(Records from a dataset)

● ● ● ● ● ● ●

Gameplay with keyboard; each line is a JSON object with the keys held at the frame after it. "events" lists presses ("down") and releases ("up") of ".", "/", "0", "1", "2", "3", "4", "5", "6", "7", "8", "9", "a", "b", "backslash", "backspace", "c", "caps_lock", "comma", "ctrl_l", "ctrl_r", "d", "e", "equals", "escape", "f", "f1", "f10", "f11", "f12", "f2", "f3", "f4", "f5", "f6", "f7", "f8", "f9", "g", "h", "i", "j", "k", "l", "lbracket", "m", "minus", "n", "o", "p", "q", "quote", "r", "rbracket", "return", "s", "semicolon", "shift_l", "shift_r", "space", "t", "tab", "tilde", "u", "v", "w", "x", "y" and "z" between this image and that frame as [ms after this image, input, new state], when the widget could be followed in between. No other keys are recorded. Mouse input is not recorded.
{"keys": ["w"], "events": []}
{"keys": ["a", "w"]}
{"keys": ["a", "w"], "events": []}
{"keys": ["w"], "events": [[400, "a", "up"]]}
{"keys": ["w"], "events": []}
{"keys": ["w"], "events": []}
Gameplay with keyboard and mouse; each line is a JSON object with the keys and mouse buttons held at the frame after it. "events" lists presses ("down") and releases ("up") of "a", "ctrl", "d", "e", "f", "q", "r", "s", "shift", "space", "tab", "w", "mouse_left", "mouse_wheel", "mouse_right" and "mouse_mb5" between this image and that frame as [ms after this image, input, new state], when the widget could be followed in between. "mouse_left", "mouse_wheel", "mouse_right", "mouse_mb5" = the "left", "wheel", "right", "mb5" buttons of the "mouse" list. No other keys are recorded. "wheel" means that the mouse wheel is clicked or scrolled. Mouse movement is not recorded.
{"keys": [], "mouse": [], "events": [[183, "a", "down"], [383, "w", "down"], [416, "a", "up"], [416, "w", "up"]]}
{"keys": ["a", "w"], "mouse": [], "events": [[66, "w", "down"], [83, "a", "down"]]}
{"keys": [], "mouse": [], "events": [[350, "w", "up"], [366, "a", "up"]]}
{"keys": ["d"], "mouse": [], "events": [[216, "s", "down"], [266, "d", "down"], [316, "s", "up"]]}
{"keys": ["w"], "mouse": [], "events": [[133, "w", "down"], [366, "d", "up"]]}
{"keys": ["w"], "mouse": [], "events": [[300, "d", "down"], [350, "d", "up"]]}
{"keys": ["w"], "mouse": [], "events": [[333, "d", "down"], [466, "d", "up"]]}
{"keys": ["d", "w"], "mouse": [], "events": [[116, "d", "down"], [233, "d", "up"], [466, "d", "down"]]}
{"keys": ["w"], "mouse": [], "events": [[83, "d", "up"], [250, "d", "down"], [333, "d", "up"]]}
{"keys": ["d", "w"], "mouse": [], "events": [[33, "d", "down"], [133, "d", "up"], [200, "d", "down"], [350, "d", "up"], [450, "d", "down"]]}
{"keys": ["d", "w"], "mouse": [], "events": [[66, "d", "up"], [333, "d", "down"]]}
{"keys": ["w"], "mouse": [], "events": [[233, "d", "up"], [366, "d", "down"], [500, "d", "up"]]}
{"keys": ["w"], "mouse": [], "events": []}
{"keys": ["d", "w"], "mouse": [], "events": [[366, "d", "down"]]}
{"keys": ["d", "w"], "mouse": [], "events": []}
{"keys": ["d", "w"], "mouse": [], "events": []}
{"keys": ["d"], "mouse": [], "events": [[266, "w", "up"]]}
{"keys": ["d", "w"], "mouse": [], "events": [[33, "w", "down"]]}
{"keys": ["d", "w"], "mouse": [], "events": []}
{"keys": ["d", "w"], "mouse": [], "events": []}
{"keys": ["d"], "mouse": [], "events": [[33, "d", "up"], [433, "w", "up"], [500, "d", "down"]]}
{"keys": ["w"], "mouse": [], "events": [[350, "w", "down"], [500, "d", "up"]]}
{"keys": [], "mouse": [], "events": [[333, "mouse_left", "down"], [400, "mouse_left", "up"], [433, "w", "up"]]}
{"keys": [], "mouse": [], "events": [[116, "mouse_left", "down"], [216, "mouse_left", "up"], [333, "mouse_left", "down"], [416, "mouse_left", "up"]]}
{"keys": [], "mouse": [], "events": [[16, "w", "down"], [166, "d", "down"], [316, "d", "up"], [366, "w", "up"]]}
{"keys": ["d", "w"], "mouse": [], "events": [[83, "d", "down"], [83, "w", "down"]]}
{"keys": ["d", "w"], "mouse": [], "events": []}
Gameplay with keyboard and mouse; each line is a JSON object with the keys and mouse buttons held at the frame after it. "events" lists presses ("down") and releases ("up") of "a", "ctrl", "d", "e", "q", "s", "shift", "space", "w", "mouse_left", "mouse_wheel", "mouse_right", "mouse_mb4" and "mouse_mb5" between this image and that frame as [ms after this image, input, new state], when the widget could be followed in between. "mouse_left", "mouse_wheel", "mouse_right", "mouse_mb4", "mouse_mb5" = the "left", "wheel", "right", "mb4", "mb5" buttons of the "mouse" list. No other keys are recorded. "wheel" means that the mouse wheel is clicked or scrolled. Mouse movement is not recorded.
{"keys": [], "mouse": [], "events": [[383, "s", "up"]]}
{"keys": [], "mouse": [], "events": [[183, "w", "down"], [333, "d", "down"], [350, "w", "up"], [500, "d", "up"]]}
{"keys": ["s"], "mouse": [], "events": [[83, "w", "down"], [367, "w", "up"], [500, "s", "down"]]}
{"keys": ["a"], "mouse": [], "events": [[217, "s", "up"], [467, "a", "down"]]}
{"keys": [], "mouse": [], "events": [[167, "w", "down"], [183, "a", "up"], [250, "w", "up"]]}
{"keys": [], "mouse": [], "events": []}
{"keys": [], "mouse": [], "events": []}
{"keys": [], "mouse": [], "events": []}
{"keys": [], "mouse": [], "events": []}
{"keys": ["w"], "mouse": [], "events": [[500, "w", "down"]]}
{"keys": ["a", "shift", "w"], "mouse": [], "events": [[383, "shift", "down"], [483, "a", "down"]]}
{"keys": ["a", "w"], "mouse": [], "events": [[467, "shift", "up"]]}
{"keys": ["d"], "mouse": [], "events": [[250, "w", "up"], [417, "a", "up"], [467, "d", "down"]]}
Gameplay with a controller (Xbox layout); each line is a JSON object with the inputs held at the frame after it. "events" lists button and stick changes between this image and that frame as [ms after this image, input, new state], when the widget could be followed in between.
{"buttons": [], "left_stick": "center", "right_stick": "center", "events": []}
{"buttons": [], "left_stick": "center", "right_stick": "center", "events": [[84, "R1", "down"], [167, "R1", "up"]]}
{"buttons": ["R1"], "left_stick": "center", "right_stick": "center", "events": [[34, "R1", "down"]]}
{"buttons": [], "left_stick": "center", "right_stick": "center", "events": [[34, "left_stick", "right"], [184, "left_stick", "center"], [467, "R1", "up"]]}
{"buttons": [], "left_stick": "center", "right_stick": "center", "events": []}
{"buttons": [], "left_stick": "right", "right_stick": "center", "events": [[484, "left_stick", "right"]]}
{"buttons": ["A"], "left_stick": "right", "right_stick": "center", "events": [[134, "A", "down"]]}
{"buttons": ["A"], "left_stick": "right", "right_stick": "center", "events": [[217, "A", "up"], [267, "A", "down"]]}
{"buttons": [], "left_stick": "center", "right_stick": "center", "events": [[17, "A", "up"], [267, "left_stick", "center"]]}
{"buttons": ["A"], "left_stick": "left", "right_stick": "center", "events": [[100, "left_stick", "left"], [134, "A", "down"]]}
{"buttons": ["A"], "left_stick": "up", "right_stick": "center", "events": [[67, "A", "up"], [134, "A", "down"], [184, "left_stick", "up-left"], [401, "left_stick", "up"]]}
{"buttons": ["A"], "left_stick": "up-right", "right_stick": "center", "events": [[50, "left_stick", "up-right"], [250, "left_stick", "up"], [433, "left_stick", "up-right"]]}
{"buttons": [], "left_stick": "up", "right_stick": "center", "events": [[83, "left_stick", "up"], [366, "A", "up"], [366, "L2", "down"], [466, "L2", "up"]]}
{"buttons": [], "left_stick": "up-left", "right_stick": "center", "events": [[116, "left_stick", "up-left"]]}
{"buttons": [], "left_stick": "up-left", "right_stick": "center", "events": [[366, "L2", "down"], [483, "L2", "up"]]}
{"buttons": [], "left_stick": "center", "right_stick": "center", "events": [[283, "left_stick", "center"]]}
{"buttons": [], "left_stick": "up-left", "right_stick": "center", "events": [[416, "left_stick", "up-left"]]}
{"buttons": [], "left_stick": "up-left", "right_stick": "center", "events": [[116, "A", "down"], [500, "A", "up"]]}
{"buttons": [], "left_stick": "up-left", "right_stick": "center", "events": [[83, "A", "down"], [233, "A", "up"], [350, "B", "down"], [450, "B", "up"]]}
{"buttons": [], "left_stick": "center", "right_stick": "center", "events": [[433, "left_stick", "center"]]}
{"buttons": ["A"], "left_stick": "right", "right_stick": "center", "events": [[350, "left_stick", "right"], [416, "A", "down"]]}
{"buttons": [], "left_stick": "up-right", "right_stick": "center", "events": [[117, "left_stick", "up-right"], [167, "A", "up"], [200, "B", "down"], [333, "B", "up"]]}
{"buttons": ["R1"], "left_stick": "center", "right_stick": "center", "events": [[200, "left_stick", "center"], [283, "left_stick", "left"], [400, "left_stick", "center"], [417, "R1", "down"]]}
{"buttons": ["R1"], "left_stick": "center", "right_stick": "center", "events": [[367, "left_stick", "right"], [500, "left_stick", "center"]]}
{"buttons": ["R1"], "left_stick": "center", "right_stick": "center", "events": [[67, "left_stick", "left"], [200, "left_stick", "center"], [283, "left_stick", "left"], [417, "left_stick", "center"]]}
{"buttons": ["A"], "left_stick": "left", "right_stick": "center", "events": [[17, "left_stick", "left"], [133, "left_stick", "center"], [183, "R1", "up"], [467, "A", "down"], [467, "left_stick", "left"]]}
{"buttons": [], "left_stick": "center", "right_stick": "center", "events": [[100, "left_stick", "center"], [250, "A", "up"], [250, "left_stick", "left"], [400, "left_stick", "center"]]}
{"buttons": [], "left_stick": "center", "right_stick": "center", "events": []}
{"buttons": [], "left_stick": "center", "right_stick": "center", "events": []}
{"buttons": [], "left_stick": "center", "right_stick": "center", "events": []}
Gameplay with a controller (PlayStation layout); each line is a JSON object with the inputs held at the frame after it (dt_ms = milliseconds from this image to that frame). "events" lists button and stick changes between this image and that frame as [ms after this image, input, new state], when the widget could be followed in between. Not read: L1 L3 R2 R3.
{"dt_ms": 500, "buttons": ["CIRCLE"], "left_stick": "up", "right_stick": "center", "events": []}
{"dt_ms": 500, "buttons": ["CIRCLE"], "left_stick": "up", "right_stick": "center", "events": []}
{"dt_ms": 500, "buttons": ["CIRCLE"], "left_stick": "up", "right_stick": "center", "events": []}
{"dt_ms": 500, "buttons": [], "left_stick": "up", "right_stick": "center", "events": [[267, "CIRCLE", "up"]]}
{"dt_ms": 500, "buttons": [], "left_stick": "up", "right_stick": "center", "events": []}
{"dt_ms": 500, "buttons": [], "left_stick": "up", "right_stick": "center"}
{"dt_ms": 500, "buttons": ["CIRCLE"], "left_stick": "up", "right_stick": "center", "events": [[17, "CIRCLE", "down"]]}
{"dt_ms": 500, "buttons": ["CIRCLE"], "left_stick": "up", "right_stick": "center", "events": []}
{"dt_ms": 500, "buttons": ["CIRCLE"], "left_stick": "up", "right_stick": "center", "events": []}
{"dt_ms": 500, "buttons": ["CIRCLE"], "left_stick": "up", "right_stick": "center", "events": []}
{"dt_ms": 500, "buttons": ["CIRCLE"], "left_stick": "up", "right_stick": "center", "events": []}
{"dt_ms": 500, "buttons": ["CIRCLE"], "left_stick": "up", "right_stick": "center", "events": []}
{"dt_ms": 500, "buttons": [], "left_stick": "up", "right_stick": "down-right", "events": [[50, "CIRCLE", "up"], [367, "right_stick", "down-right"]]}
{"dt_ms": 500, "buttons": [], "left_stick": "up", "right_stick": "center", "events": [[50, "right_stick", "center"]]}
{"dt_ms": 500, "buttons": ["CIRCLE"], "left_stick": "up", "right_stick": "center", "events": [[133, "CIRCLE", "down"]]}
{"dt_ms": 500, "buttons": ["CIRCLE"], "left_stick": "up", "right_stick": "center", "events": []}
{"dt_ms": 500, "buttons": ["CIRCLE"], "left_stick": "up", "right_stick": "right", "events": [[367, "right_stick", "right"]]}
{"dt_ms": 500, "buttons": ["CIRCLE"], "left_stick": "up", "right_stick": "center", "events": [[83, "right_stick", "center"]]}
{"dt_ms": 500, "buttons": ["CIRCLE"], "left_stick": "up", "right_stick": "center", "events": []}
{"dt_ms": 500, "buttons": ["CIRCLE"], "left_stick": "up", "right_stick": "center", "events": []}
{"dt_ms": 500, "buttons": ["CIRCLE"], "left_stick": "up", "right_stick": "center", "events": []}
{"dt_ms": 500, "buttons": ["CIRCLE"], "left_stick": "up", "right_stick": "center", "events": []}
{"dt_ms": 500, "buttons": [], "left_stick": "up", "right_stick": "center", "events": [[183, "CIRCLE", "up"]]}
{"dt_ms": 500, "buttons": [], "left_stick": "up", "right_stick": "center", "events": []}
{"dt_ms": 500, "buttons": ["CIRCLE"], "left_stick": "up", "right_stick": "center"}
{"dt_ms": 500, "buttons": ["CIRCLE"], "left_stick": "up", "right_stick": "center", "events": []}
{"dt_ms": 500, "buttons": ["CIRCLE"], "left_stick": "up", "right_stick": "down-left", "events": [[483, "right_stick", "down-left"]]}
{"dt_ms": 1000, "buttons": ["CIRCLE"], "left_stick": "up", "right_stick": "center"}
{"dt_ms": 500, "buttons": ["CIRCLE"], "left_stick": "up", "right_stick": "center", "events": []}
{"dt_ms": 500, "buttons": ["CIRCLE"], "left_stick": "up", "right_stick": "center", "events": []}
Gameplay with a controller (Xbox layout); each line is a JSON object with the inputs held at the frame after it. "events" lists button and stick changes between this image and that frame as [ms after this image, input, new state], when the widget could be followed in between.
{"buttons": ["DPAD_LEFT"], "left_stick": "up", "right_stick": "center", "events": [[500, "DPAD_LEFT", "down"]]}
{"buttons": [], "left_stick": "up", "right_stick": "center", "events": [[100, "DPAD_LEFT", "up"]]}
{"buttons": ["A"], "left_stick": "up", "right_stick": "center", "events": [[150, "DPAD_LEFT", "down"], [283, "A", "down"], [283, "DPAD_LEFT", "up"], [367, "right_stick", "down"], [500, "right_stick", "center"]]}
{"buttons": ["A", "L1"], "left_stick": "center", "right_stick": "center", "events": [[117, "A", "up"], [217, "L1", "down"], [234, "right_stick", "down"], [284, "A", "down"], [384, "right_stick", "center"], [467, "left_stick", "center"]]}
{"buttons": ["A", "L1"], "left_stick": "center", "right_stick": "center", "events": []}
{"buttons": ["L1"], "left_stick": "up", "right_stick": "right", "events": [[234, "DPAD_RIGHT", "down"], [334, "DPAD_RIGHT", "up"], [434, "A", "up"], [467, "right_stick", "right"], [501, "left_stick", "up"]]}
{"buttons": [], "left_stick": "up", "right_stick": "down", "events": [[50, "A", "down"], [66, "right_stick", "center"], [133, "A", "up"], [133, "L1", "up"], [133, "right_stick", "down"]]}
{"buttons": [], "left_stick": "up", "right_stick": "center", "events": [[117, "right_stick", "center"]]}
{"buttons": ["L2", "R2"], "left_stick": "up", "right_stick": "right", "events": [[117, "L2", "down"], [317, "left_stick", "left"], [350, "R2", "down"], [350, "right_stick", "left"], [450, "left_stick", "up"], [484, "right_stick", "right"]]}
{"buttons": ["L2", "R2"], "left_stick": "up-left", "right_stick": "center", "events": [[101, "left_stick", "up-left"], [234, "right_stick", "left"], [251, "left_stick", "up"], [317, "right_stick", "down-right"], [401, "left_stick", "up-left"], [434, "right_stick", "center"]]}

● ● ● ● ● ● ●

Where the word "means" shows up in a line of the entries above, copy that line.

Gameplay with keyboard and mouse; each line is a JSON object with the keys and mouse buttons held at the frame after it. "events" lists presses ("down") and releases ("up") of "a", "ctrl", "d", "e", "f", "q", "r", "s", "shift", "space", "tab", "w", "mouse_left", "mouse_wheel", "mouse_right" and "mouse_mb5" between this image and that frame as [ms after this image, input, new state], when the widget could be followed in between. "mouse_left", "mouse_wheel", "mouse_right", "mouse_mb5" = the "left", "wheel", "right", "mb5" buttons of the "mouse" list. No other keys are recorded. "wheel" means that the mouse wheel is clicked or scrolled. Mouse movement is not recorded.
Gameplay with keyboard and mouse; each line is a JSON object with the keys and mouse buttons held at the frame after it. "events" lists presses ("down") and releases ("up") of "a", "ctrl", "d", "e", "q", "s", "shift", "space", "w", "mouse_left", "mouse_wheel", "mouse_right", "mouse_mb4" and "mouse_mb5" between this image and that frame as [ms after this image, input, new state], when the widget could be followed in between. "mouse_left", "mouse_wheel", "mouse_right", "mouse_mb4", "mouse_mb5" = the "left", "wheel", "right", "mb4", "mb5" buttons of the "mouse" list. No other keys are recorded. "wheel" means that the mouse wheel is clicked or scrolled. Mouse movement is not recorded.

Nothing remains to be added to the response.